Kızlardan sınıf arkadaşı olan Gözde, "Kızı çok içirdin hayvan! Eve nasıl gidicek ayakta zor duruyordu." Dedi.

 

Batuhan güldü, "Yok be topuklu ayakkabı giymiş ondan öyle." Dedi ve kapıyı yumrukladı. Bir kez, iki kez, üç kez...

 

Kapı bir türlü açılmazken Gözde, en yakın arkadaşı İpek'i çekiştirerek masasına döndü.

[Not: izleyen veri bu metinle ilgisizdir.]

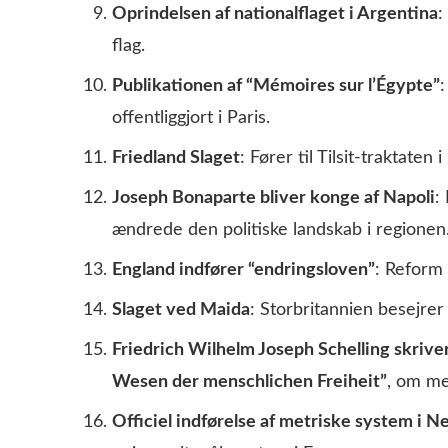
Oprindelsen af nationalflaget i Argentina
:
flag.
Publikationen af “Mémoires sur l’Égypte”
:
offentliggjort i Paris.
Friedland Slaget
: Fører til Tilsit-traktate
Joseph Bonaparte bliver konge af Napoli
:
ændrede den politiske landskab i regionen
England indfører “endringsloven”
: Reform
Slaget ved Maida
: Storbritannien besejrer 
Friedrich Wilhelm Joseph Schelling skriv
Wesen der menschlichen Freiheit”
, om me
Officiel indførelse af metriske system i 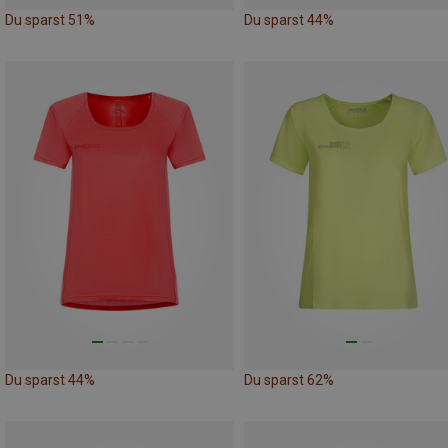
Du sparst 51%
Du sparst 44%
Du sparst 44%
Du sparst 62%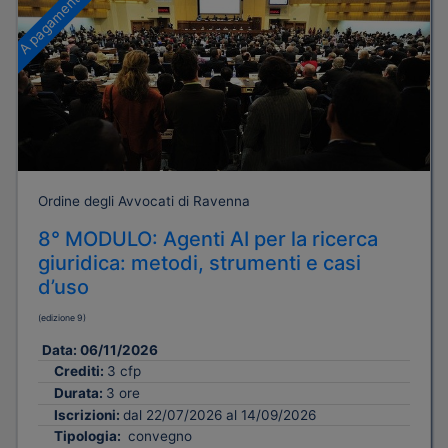
A pagamento
Ordine degli Avvocati di Ravenna
8° MODULO: Agenti AI per la ricerca
giuridica: metodi, strumenti e casi
d’uso
(edizione 9)
Data:
06/11/2026
Crediti:
3 cfp
Durata:
3 ore
Iscrizioni:
dal 22/07/2026 al 14/09/2026
Tipologia:
convegno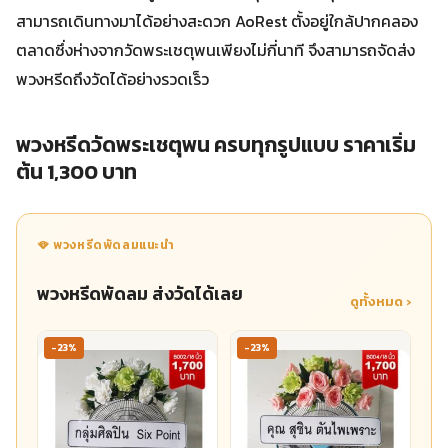
สามารถเดินทางมาได้อย่างสะดวก AoRest ตั้งอยู่ใกล้ปากคลอง
ตลาดซึ่งห่างจากวัดพระเชตุพนเพียงไม่กี่นาที จึงสามารถจัดส่ง
พวงหรีดถึงวัดได้อย่างรวดเร็ว
พวงหรีดวัดพระเชตุพน ครบทุกรูปแบบ ราคาเริ่ม
ต้น 1,300 บาท
🪭 พวงหรีดพัดลมแนะนำ
พวงหรีดพัดลม ส่งวัดได้เลย
ดูทั้งหมด ›
-23%
-23%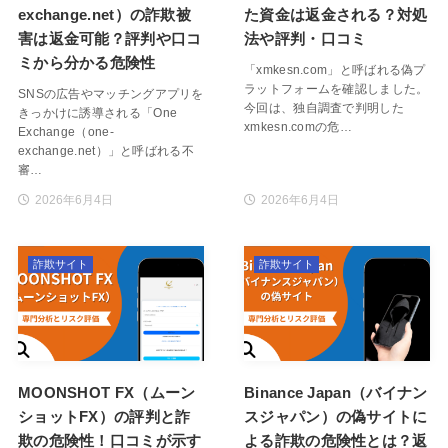
exchange.net）の詐欺被
た資金は返金される？対処
害は返金可能？評判や口コ
法や評判・口コミ
ミから分かる危険性
「xmkesn.com」と呼ばれる偽プ
ラットフォームを確認しました。
SNSの広告やマッチングアプリを
今回は、独自調査で判明した
きっかけに誘導される「One
xmkesn.comの危…
Exchange（one-
exchange.net）」と呼ばれる不
審…
2026年6月4日
2026年6月4日
詐欺サイト
詐欺サイト
MOONSHOT FX（ムーン
Binance Japan（バイナン
ショットFX）の評判と詐
スジャパン）の偽サイトに
欺の危険性！口コミが示す
よる詐欺の危険性とは？返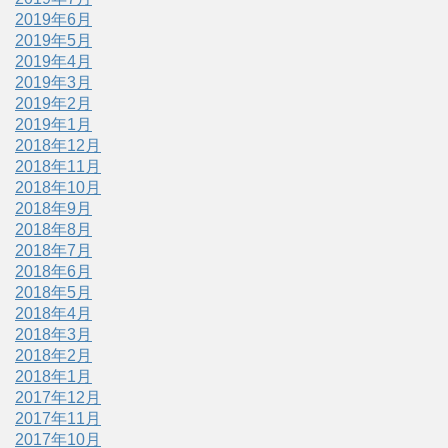
2019年6月
2019年5月
2019年4月
2019年3月
2019年2月
2019年1月
2018年12月
2018年11月
2018年10月
2018年9月
2018年8月
2018年7月
2018年6月
2018年5月
2018年4月
2018年3月
2018年2月
2018年1月
2017年12月
2017年11月
2017年10月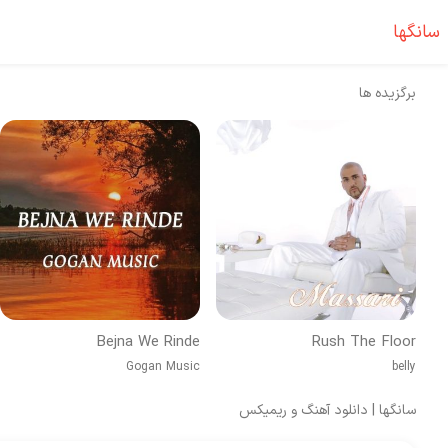
سانگها
برگزیده ها
Bejna We Rinde
Rush The Floor
Gogan Music
belly
سانگها | دانلود آهنگ و ریمیکس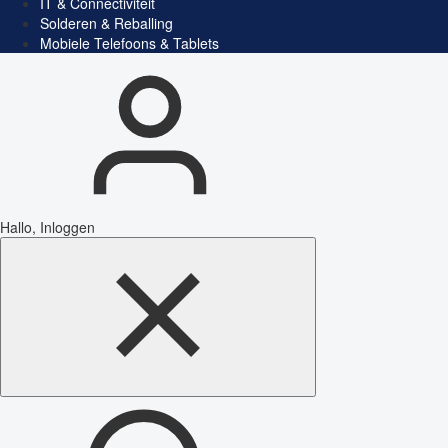
IT & Connectiviteit
Solderen & Reballing
Mobiele Telefoons & Tablets
Hallo, Inloggen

"Bunlar bir şeyler çekti." Diye fısıldadı.

 

Epey sarhoş olan öteki anlamadı, gözlerini kırpıştırdı.

"Ney, çekti?"

 

"Anlasana, şu köşe masada bizim çocuklar işte... Toz moz çektiler. Meyil'e de verdiyse... Tırsmaya başladım ben aşko, tüyelim burdan. İşin boku çıkacak."

 

"Eje nerde? Mutlu yıllar diyelim?"

 

"Siktir et, köşe masada Tuna ile üstüste yiyişiyorlar."

 

"Ağzıyla içseymiş salak ergenler. Kızlara söyle uzayalım biz. Pazartesi okulda dedikoduları öğreniriz."

 

Gözde ve İpek akıllıca davranıp iki yakın arkadaşlarını daha toparlayıp eve gitmek üzere Gözde'nin abisini çağırdılar fakat fısıldaşmaları duyan Öyküm, kaşlarını çatmış kıpırdamadan duvara bakarak kaskatı kesilmişti.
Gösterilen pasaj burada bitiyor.